The pandemic has complicated this further, as organizations rush to onboard thousands of new employees to systems and applications that allow them to work remotely. Many businesses still rely on manual processes or scripts to grant immediate access to users, monitor and monitor said access. Some even have to rely on combing through emails and spreadsheets to properly audit and reconfigure users’ access. You don’t have to be that large a business, or to have that many users, before this approach becomes completely unsustainable.
BA’s recent episode highlights the dangers of getting IGA wrong. Not only did it store credentials for a privileged domain user in plain text but it took three months to detect the anomalous behavior, suggesting a deeper failure to monitor internal user access privileges and flag suspicious activity.

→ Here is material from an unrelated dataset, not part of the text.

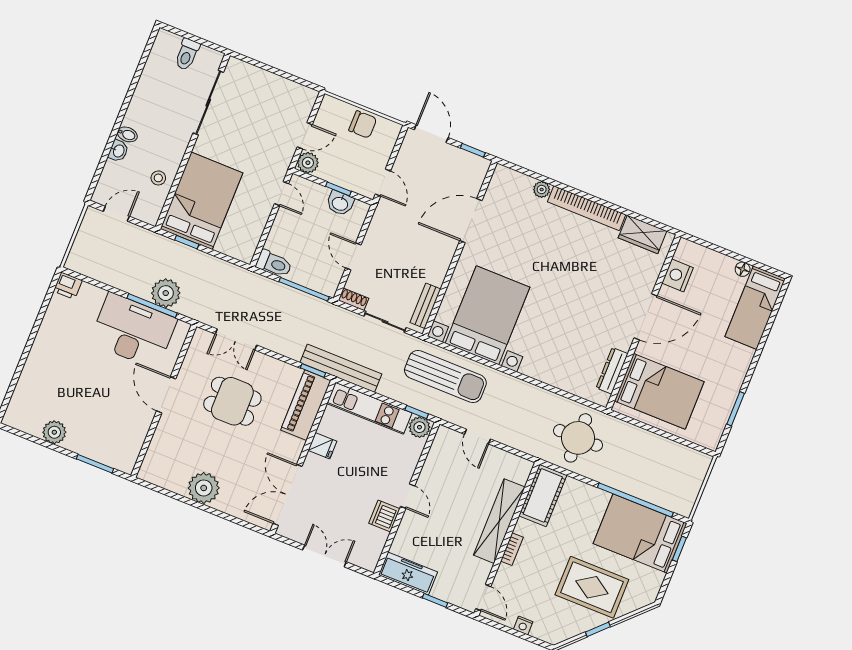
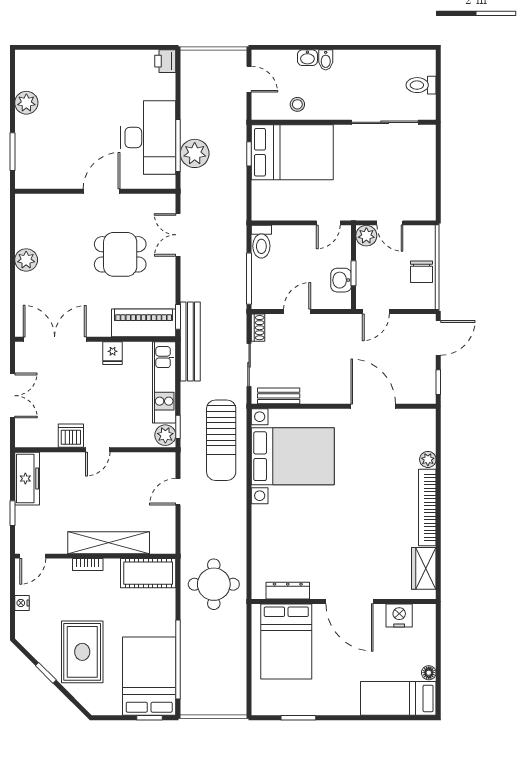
dining table: (232, 401) -> (120, 254), turned 90
plant: (204, 488) -> (26, 260), width x0.73, depth x0.73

This is why automation – and machine learning – is now critical to effective IGA. With smart use of AI, IGA systems can prevent security and compliance teams from missing anomalous behavior, while also automating high-confidence access approvals, recommending low-risk accounts for certification, re-certifying high-risk accounts, and automatically removing unnecessary roles.
This frees up security teams to focus on high-level threats which require their attention, reducing time spent on resource-intensive manual reviews, while maintaining an overall view of internal security posture – even when employee credentials have been compromised as in the case of BA.
Effective, modern IGA and IAM are now commercial imperatives
As we accelerate towards a digital-first future, an organization’s approach to identity can make or break the business. A smart, centralized and flexible IAM system can be a powerful and scalable foundation to achieve regulatory compliance, stitch together customer and employee information across business units and manage internal access privileges. A cumbersome or fragmented identity system will leave you exposed to internal and external threats and undermine your ability to innovate, at a time when organizations are under more pressure than ever to do exactly that.